Mais fin juillet, lors d’une rencontre qui a réuni les centaines de membres de son cabinet, le président congolais a dû taper du poing sur la table afin de réaffirmer son autorité, rapporte Jeune Afrique. Un recadrage à l’encontre des collaborateurs qui prennent des décisions sans en référer à l’autorité hiérarchique.

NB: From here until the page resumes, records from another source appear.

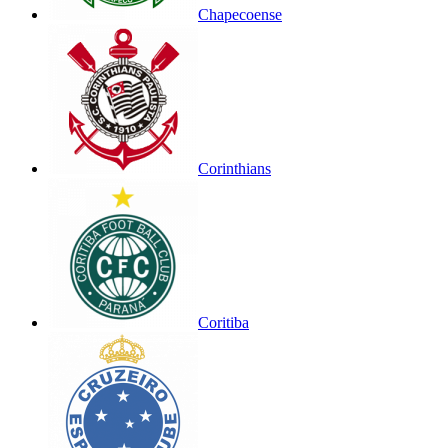
Chapecoense
Corinthians
Coritiba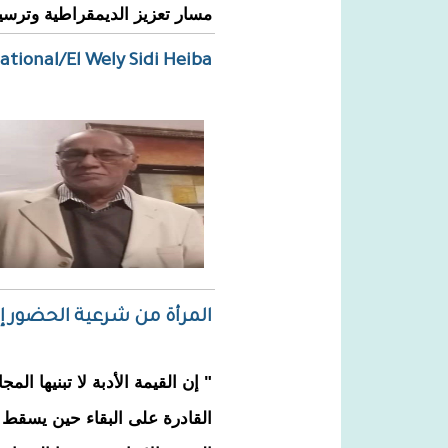
مسار تعزيز الديمقراطية وترسيخ
tional/El Wely Sidi Heiba
المرأة من شرعية الحضور إل
" إن القيمة الأدبة لا تبنيها المج
القادرة على البقاء حين يسقط ا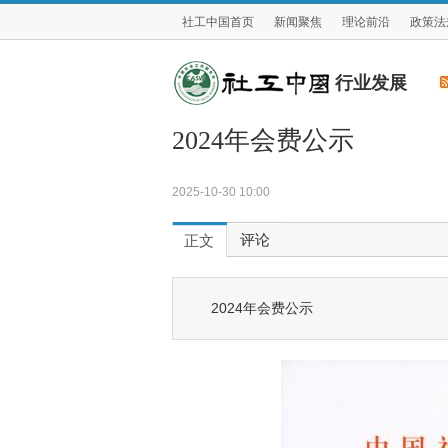
社工中国首页
新闻聚焦
理论前沿
政策法
行业发展
2024年会费公示
2025-10-30 10:00
评论
正文
2024年会费公示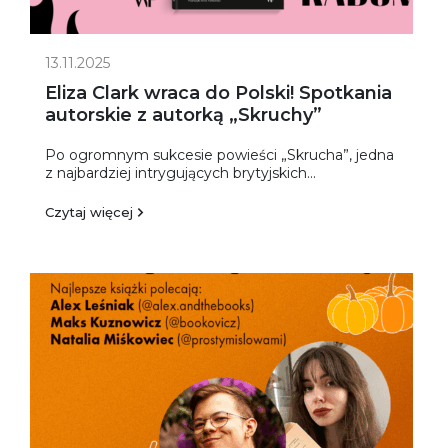
13.11.2025
Eliza Clark wraca do Polski! Spotkania
autorskie z autorką „Skruchy”
Po ogromnym sukcesie powieści „Skrucha”, jedna
z najbardziej intrygujących brytyjskich...
Czytaj więcej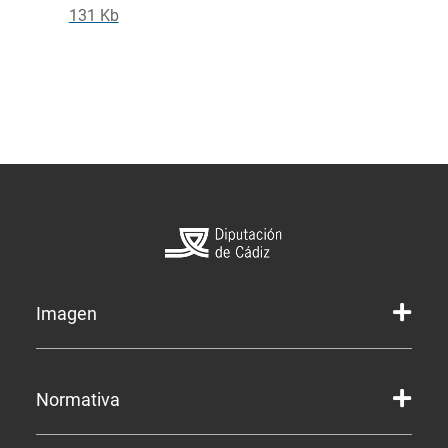
131 Kb
Imagen
Marca gráfica de la Diputación
Normativa
Marca gráfica de Servicios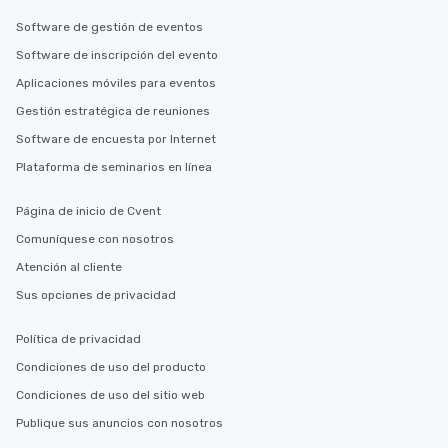
Software de gestión de eventos
Software de inscripción del evento
Aplicaciones móviles para eventos
Gestión estratégica de reuniones
Software de encuesta por Internet
Plataforma de seminarios en línea
Página de inicio de Cvent
Comuníquese con nosotros
Atención al cliente
Sus opciones de privacidad
Política de privacidad
Condiciones de uso del producto
Condiciones de uso del sitio web
Publique sus anuncios con nosotros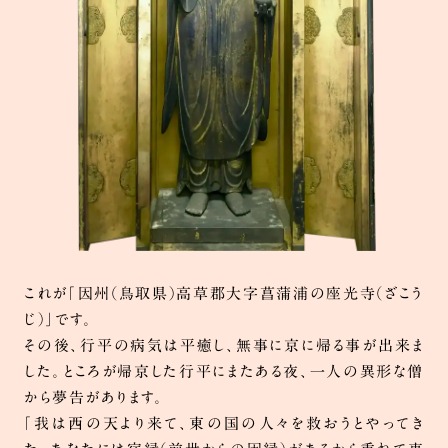
これが「因州（鳥取県）高草郡大字菖蒲浦の座光寺（ざこう
じ）」です。
その後、行平の病気は平癒し、無事に京に帰る事が出来ま
した。ところが帰京した行平にまたある夜、一人の異形な僧
から夢告があります。
「我は西の天より来て、東の国の人々を救おうとやってき
因幡堂について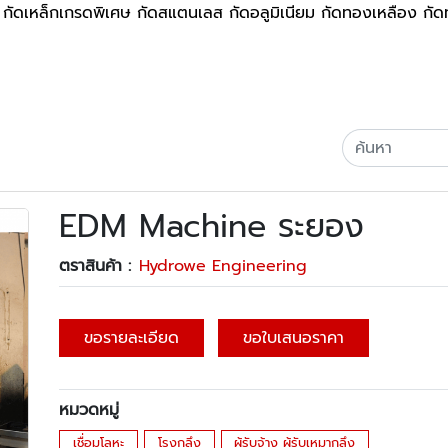
g) กัดเหล็กเกรดพิเศษ กัดสแตนเลส กัดอลูมิเนียม กัดทองเหลือง ก
EDM Machine ระยอง
ตราสินค้า :
Hydrowe Engineering
ขอรายละเอียด
ขอใบเสนอราคา
หมวดหมู่
เชื่อมโลหะ
โรงกลึง
ผู้รับจ้าง ผู้รับเหมากลึง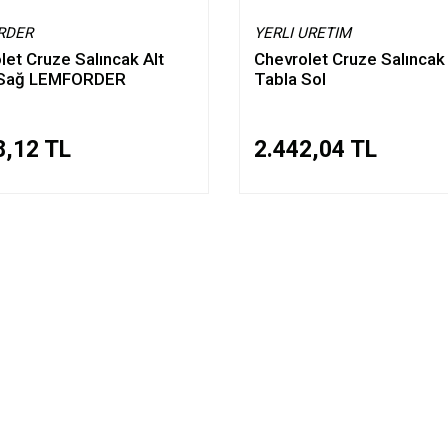
RDER
YERLI URETIM
let Cruze Salıncak Alt
Chevrolet Cruze Salıncak 
 Sağ LEMFORDER
Tabla Sol
8,12 TL
2.442,04 TL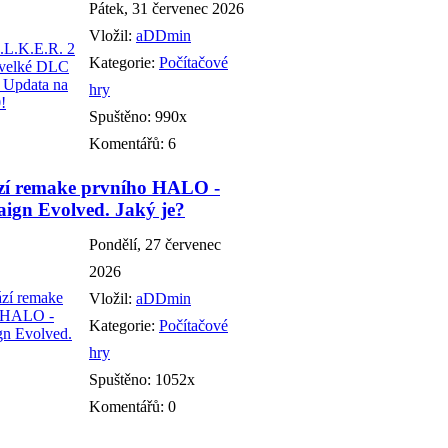
Pátek, 31 červenec 2026
Vložil:
aDDmin
Kategorie:
Počítačové
hry
Spuštěno: 990x
Komentářů: 6
zí remake prvního HALO -
ign Evolved. Jaký je?
Pondělí, 27 červenec
2026
Vložil:
aDDmin
Kategorie:
Počítačové
hry
Spuštěno: 1052x
Komentářů: 0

Après les dix-sept années de pouvoir de Joseph Kabila, “le personnel à la présidence n’est pas encore habitué à avoir des directives venant de Félix Tshisekedi. Il y a un certain frein aux décisions prises par le président. On se demande s’il faut exécuter ses demandes”, explique Jean-Claude Félix-Tchicaya.
Preuve de la lutte interne au sein du FCC, des divisions commencent à apparaître. Le 27 juillet, lors du vote pour la présidence du Sénat, contrôlé aussi par le FCC, Modeste Bahati Lukwebo, ex-ministre de Joseph Kabila, a défié l’autorité de l’ex-chef d’État en se présentant face à Alexis Thambwe, le candidat choisi par ce dernier. Lors des consultations avec le Premier ministre, Modeste Bahati Lukwebo a réclamé quatre ministères pour le compte de son mouvement politique, l’Alliance des Forces Démocratiques du Congo et Alliés (AFDC-A). Le Premier gouvernement de Félix Tshisekedi risque de laisser des traces.